The magnitude 9.0 earthquake that unleashed the devastating 2011 tsunami in Japan was triggered by the largest fault slip ever recorded, the journal Science reported Thursday.

By measuring the frictional heat produced by the fault slip during the earthquake, researchers from the University of California, Santa Cruz and other organizations found that friction along the Tohoku fault was remarkably low when the earthquake struck on March 11, 2011.

"The Tohoku fault is more slippery than anyone expected," said Emily Brodsky, a geophysicist at UC Santa Cruz. Brodsky acted as co-author for three papers on the Tohoku earthquake published in the journal Science this week.

Researcher Patrick Fulton, first author of the paper focusing on temperature measurements, concurred.

"The large slip at shallow depths contributed to the tsunami that caused so much damage in Japan. Usually, these earthquakes don't rupture all the way to the surface," he said.

Fulton said that the low resistance to slip along the Tohoku fault can help explain the staggering 165-foot displacement, or movement, that occurred to the seafloor during the earthquake. That low friction, he said, was exacerbated by an abundance of weak, slippery clay material in the fault zone.

The clay reportedly resists slippage only slightly better than a banana peel. This clay is abundant along the subduction zone in the Pacific Ocean where the Tohoku earthquake occurred. Subduction zones are the the boundaries between tectonic plates. In this case, the Pacific plate is driven beneath the Eurasian plate east of Japan.

In the deep portion of the fault, where the two plates are "locked" together, a lot of tension or stress is built up over time. Geologic tests have revealed that the frictional stress on the shallow portion of the fault was very low during the earthquake, which the researchers say means that either the stress was low to begin with or all of the stress was released during the earthquake.

"It's probably a combination of both - the fault was pretty slippery to begin with, and whatever stress was on the fault at that shallow depth was all released during the earthquake," Fulton said.

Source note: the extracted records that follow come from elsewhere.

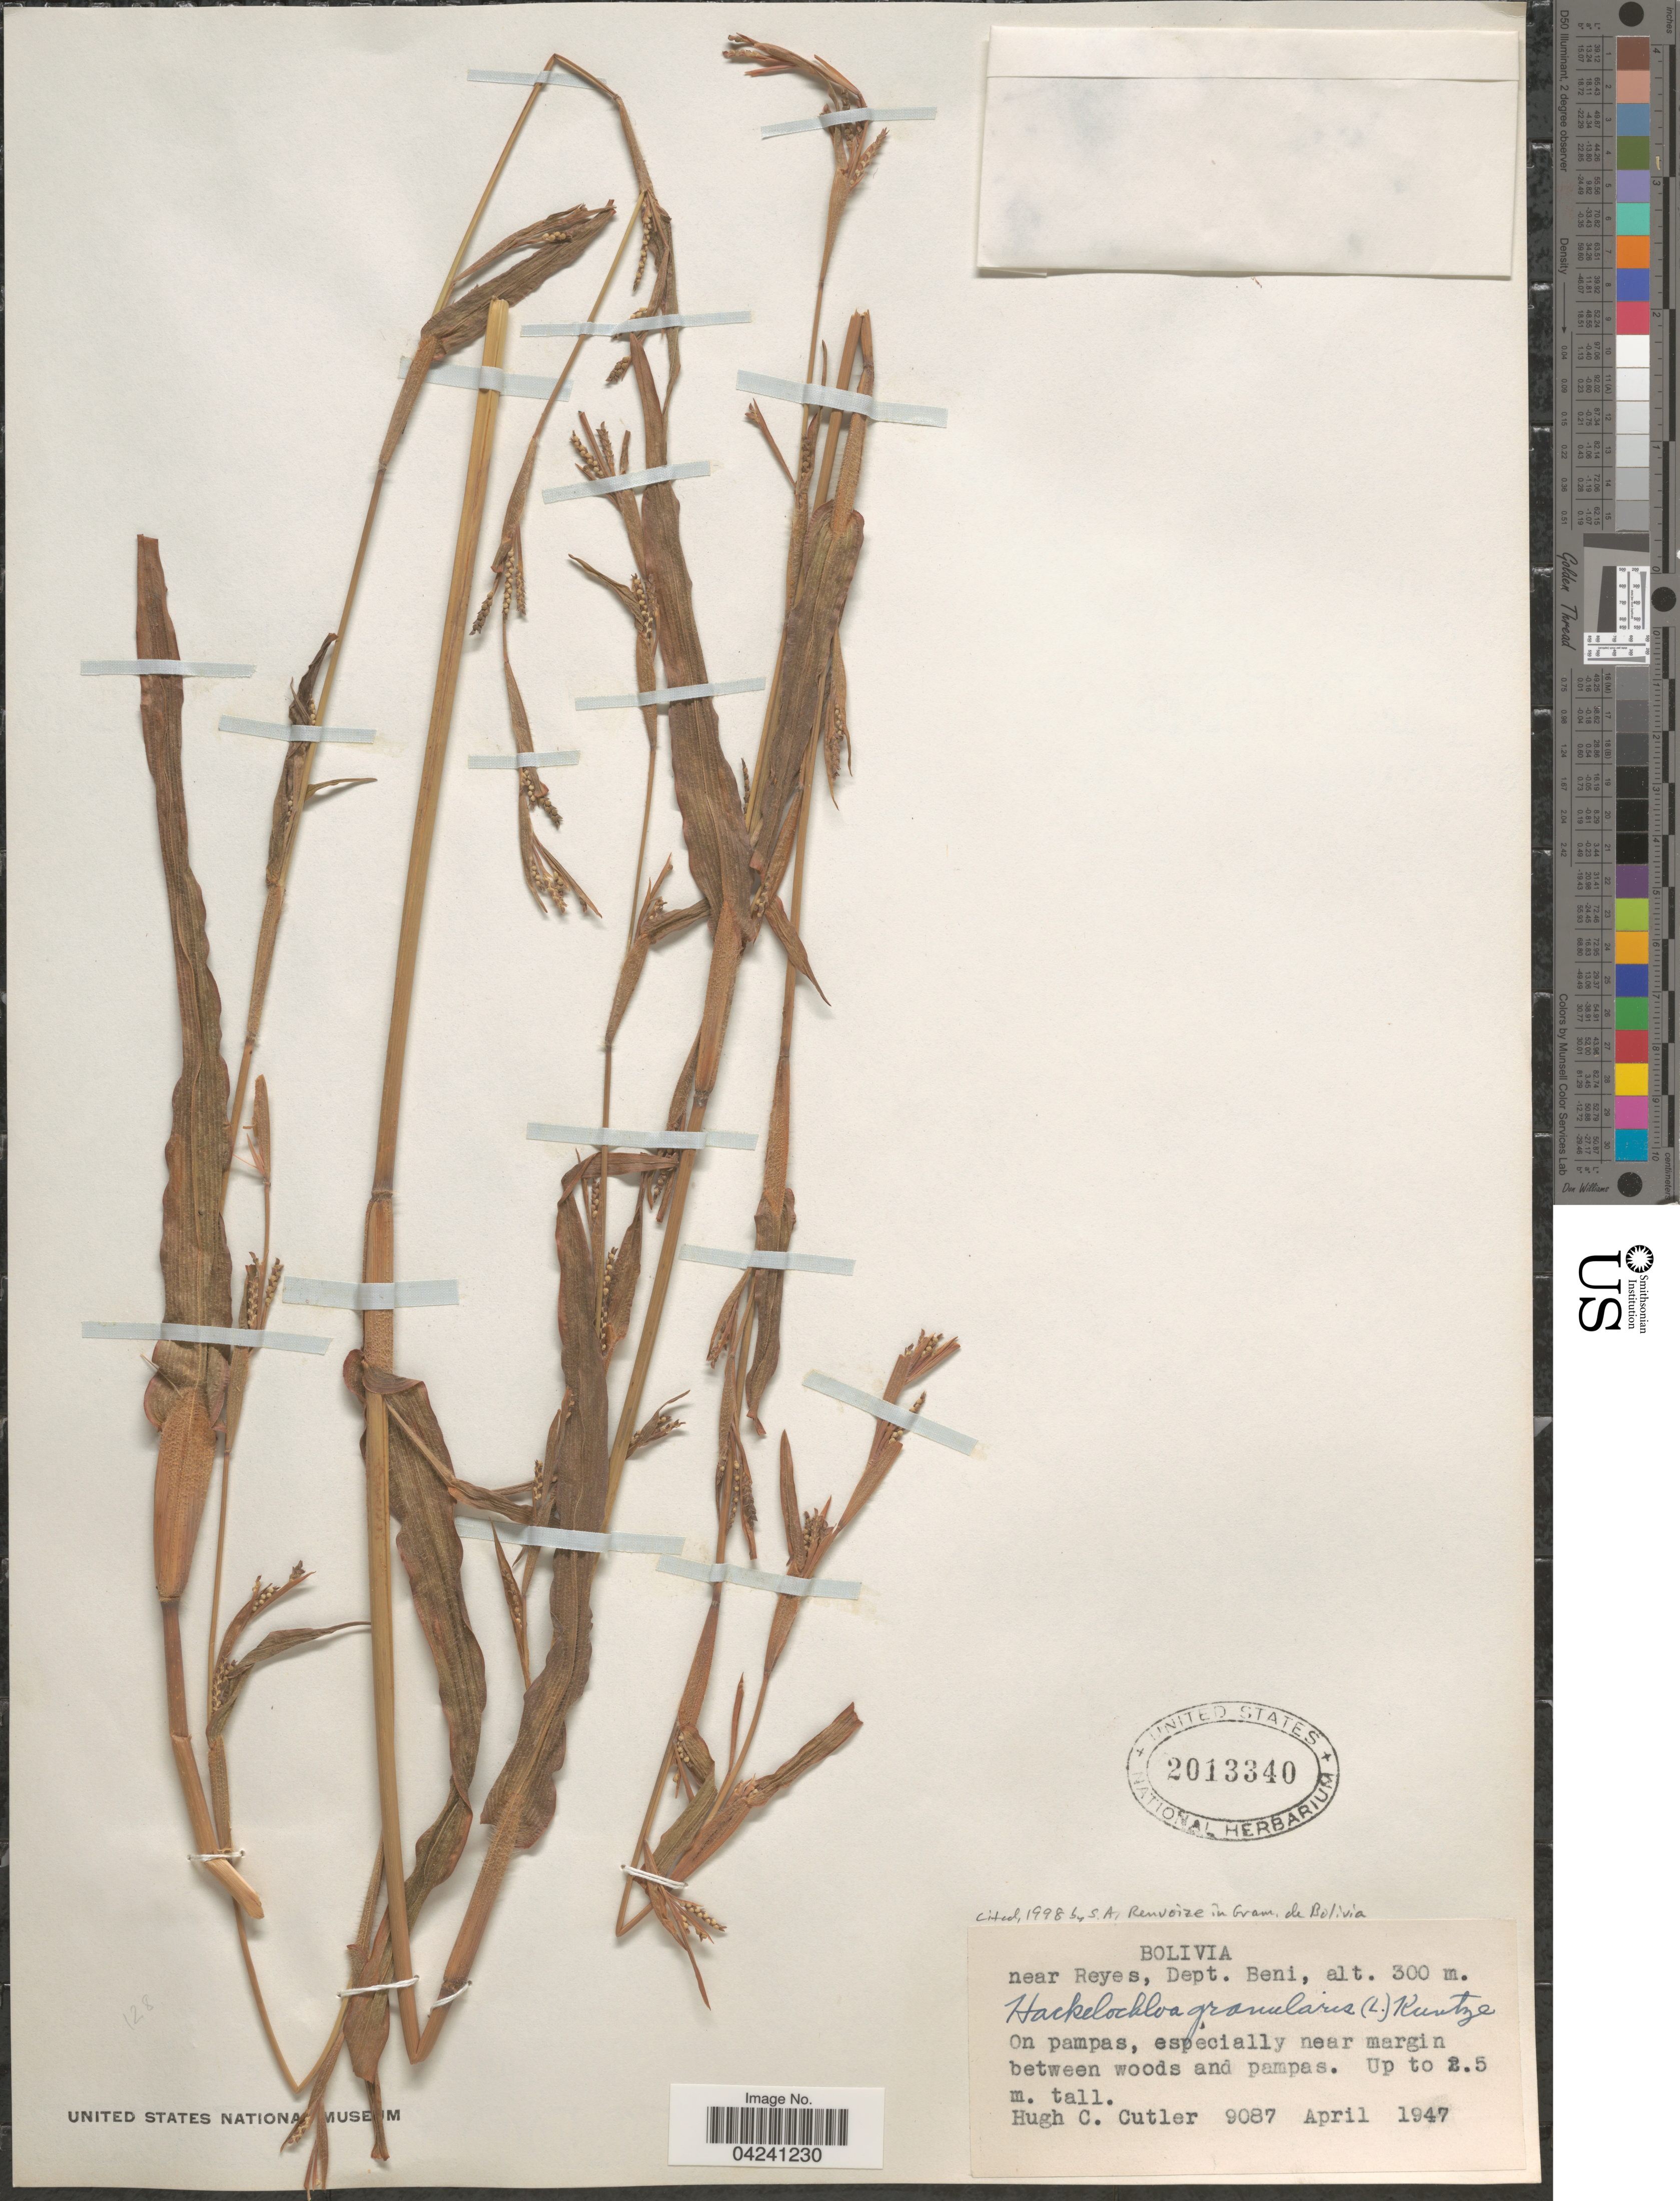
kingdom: Plantae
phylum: Tracheophyta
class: Liliopsida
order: Poales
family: Poaceae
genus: Hackelochloa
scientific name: Hackelochloa granularis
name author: (L.) Kuntze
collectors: H. C. Cutler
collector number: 9087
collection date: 1947-04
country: Bolivia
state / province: Beni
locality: Near Reyes, Dept. Beni.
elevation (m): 300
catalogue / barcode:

This week's three Science papers, along with another published in the same journal in February of this year, also suggest that a near-total stress drop occurred during the earthquake

"We now have four lines of evidence that frictional stress was low during the earthquake," Brodsky said in a statement. "The key measure is temperature, but those results are totally consistent with the other papers."

The research not only sheds light on the forces that caused the Tohoku earthquake, but also has implications for earthquake studies in the future.

"We've been hamstrung without in situ measurements of frictional stress, and we now have that from the temperature data," Brodsky said. "It's hard to say how generalizable these results are until we look at other faults, but this lays the foundation for a better understanding of earthquakes and, ultimately, a better ability to identify earthquake hazards."